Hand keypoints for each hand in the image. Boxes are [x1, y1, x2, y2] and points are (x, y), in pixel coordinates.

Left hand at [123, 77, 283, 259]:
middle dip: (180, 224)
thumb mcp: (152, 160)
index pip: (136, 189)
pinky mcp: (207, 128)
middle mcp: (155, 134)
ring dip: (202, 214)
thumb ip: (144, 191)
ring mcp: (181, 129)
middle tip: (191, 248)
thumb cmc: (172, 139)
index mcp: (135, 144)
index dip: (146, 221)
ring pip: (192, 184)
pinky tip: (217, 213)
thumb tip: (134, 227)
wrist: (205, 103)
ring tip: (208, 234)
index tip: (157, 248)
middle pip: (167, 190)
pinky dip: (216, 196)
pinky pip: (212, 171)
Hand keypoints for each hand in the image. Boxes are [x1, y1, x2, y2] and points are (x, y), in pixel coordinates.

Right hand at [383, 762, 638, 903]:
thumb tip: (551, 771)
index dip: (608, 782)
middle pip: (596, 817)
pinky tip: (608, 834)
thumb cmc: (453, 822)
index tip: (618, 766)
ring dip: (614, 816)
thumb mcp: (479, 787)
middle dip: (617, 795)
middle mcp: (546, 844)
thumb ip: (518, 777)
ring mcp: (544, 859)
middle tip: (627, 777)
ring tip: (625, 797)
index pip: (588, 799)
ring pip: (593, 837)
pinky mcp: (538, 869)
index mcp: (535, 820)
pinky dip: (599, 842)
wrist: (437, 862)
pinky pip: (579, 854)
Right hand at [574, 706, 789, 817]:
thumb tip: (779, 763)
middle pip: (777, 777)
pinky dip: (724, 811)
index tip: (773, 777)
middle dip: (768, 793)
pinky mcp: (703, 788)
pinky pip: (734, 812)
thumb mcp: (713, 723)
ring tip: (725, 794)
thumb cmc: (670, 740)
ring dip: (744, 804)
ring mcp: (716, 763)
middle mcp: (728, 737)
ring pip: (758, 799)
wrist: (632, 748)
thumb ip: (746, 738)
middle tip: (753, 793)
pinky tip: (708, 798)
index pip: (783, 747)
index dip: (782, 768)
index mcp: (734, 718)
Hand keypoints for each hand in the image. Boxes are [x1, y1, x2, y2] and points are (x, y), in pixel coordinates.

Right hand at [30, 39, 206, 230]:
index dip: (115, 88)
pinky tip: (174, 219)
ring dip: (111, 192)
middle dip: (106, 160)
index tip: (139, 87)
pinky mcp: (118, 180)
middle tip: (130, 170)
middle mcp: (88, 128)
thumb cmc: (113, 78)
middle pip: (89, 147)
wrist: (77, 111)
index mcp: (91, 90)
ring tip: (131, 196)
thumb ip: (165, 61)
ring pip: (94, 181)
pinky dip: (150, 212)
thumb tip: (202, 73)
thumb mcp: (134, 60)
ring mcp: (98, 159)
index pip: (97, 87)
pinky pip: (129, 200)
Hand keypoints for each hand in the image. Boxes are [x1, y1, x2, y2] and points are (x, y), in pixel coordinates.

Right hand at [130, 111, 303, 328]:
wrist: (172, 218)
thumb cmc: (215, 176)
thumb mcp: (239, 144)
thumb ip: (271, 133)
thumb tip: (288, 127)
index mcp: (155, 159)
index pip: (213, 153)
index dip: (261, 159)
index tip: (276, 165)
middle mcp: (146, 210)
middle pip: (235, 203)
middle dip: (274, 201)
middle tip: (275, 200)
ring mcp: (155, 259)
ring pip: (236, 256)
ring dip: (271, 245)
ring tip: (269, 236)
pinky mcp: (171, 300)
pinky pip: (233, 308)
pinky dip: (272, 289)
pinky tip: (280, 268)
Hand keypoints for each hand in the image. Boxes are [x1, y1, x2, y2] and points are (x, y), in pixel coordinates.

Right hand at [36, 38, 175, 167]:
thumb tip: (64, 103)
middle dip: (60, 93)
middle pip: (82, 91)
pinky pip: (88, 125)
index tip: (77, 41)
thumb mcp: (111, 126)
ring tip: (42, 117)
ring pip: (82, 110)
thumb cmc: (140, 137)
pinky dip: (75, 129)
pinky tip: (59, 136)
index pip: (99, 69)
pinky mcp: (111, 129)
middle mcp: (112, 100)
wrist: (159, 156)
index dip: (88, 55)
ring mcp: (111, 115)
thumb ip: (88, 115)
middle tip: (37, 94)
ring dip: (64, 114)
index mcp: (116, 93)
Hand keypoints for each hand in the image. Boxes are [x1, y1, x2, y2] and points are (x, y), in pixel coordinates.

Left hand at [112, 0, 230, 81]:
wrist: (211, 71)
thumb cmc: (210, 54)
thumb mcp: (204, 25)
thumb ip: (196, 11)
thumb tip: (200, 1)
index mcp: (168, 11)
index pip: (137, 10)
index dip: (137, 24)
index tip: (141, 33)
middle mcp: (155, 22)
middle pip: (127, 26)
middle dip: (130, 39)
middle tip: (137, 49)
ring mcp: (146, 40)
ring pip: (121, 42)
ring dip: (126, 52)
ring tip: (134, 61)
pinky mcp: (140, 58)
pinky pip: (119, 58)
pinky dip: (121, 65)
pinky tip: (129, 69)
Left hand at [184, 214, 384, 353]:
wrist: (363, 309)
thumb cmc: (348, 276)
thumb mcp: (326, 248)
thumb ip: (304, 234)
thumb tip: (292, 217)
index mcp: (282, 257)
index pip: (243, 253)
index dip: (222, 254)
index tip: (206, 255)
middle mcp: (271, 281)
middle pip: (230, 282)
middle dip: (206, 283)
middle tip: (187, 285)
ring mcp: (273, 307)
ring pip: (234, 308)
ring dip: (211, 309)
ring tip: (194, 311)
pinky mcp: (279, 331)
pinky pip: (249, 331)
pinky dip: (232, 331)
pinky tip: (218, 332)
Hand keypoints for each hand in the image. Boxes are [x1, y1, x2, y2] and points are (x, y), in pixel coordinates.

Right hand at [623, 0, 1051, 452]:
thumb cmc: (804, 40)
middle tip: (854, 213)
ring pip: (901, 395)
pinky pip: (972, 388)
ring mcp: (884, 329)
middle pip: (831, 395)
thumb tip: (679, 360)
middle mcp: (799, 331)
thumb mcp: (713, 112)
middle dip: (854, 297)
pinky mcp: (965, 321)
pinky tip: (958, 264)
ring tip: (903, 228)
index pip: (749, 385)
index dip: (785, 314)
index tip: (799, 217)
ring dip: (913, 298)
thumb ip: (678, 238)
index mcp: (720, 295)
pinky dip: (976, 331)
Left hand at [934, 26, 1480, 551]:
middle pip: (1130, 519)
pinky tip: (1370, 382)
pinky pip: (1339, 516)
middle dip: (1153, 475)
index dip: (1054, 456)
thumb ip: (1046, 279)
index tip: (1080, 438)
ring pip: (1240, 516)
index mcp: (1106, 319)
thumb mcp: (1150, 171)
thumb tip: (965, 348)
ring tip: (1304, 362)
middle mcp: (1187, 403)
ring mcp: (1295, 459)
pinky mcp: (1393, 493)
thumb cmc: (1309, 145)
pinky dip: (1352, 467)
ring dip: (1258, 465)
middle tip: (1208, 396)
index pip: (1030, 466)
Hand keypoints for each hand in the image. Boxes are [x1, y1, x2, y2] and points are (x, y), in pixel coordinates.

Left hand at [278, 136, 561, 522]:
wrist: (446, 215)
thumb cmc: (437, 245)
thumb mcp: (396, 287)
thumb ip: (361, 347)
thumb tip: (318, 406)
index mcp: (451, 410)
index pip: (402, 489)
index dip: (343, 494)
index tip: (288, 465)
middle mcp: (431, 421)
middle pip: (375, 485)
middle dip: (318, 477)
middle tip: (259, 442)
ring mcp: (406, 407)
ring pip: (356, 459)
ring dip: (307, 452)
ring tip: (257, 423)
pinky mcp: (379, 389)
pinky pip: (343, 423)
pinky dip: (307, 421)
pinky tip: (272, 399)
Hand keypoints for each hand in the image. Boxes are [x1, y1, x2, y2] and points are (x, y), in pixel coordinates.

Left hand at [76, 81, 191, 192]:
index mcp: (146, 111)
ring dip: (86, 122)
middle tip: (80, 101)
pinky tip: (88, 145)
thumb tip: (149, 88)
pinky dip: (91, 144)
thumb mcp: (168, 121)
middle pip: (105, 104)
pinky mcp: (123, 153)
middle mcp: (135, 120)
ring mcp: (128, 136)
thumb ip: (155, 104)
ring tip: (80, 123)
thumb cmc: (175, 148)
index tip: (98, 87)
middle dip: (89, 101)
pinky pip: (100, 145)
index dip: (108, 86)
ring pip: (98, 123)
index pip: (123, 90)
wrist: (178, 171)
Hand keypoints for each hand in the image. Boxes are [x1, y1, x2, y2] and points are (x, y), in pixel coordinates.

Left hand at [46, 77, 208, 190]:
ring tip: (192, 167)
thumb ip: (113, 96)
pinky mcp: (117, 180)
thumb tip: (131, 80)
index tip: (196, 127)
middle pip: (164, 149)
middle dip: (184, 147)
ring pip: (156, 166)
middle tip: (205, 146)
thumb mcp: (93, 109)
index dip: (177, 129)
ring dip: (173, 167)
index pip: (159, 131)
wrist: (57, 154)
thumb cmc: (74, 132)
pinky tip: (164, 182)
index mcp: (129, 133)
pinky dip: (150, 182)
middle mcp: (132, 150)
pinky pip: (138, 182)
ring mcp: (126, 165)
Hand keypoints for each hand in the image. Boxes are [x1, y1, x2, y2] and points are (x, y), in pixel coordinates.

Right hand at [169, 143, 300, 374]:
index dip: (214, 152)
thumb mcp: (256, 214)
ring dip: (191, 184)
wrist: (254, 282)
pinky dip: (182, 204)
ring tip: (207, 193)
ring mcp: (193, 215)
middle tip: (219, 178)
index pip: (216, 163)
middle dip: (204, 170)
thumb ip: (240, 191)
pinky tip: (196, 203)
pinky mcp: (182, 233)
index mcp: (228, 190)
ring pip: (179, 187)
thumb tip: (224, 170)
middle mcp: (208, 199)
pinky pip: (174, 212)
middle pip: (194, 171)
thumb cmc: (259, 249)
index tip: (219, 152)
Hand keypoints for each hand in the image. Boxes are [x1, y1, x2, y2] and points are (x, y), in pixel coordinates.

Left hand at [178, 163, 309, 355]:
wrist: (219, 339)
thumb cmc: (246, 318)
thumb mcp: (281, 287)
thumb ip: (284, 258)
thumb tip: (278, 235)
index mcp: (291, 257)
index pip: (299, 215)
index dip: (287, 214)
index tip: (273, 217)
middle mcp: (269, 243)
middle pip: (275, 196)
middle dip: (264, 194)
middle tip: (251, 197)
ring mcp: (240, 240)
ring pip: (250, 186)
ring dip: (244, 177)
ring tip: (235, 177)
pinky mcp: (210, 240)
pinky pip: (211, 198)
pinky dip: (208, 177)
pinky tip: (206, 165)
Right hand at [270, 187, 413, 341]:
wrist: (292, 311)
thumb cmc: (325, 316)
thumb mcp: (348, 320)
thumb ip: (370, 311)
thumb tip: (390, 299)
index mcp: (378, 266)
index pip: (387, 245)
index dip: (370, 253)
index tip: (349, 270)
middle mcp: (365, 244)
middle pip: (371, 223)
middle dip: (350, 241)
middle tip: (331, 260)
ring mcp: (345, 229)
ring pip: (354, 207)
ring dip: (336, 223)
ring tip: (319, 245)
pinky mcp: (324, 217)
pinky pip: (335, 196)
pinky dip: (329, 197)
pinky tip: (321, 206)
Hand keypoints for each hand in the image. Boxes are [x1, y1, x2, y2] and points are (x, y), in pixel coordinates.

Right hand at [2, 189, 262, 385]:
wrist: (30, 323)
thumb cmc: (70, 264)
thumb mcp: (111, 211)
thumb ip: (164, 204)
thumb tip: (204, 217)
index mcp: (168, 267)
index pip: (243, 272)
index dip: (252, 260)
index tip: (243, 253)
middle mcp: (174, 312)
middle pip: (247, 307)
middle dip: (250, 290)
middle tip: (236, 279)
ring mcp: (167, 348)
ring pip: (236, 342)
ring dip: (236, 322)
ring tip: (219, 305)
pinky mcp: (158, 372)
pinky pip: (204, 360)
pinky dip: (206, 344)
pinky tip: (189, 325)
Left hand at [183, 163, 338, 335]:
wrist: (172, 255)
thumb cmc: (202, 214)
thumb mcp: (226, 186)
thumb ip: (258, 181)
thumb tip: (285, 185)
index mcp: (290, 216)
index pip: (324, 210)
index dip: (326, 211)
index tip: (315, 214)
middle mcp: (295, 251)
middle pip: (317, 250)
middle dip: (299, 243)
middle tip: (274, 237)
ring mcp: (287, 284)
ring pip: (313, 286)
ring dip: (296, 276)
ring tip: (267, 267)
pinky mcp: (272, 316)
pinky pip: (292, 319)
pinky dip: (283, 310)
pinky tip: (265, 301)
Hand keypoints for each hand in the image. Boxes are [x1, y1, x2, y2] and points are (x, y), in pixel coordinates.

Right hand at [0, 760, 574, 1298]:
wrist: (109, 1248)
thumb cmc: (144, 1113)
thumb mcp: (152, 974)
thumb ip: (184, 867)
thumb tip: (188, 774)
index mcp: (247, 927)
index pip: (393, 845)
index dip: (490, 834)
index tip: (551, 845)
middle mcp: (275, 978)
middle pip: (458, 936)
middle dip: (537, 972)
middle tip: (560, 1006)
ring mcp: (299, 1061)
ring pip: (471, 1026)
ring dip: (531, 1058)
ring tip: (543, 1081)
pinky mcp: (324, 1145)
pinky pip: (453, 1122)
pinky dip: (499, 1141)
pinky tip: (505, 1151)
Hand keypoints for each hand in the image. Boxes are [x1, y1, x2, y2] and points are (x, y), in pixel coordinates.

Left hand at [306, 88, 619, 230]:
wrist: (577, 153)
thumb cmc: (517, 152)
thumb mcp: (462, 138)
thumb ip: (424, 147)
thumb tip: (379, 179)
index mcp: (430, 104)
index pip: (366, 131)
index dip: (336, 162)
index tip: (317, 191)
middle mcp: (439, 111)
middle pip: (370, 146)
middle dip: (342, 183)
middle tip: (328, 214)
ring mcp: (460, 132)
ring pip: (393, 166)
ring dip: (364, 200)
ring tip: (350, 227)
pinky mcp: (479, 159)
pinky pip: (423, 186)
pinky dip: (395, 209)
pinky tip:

§ **YOUR INSTRUCTIONS**
Of all the entries above, repeat only the lines from the line that has "ring mcp: (544, 859)" to the line that has "ring mcp: (98, 159)", both lines included, exactly.

§ **EXERCISE RESPONSE**
ring mcp: (544, 859)
middle tip: (627, 777)
ring tip: (625, 797)
index pip: (588, 799)
ring pip: (593, 837)
pinky mcp: (538, 869)
index mcp: (535, 820)
pinky dip: (599, 842)
wrist: (437, 862)
pinky pip: (579, 854)
Right hand at [574, 706, 789, 817]:
thumb tip: (779, 763)
middle pip: (777, 777)
pinky dip: (724, 811)
index tip: (773, 777)
middle dip: (768, 793)
pinky mcp: (703, 788)
pinky pip: (734, 812)
thumb mcp: (713, 723)
ring tip: (725, 794)
thumb cmc: (670, 740)
ring dip: (744, 804)
ring mcp: (716, 763)
middle mcp: (728, 737)
ring pip: (758, 799)
wrist: (632, 748)
thumb ip: (746, 738)
middle tip: (753, 793)
pinky tip: (708, 798)
index pip: (783, 747)
index dip: (782, 768)
index mcp: (734, 718)
Hand keypoints for each hand in the image. Boxes are [x1, y1, x2, y2] and points are (x, y), in pixel coordinates.

Right hand at [30, 39, 206, 230]:
index dip: (115, 88)
pinky tip: (174, 219)
ring dip: (111, 192)
middle dip: (106, 160)
index tip: (139, 87)
pinky mcp: (118, 180)
middle tip: (130, 170)
middle mcp: (88, 128)
thumb cmc: (113, 78)
middle pip: (89, 147)
wrist: (77, 111)
index mcp: (91, 90)
ring tip: (131, 196)
thumb ip: (165, 61)
ring pip: (94, 181)
pinky dip: (150, 212)
thumb tip: (202, 73)
thumb mcp: (134, 60)
ring mcp: (98, 159)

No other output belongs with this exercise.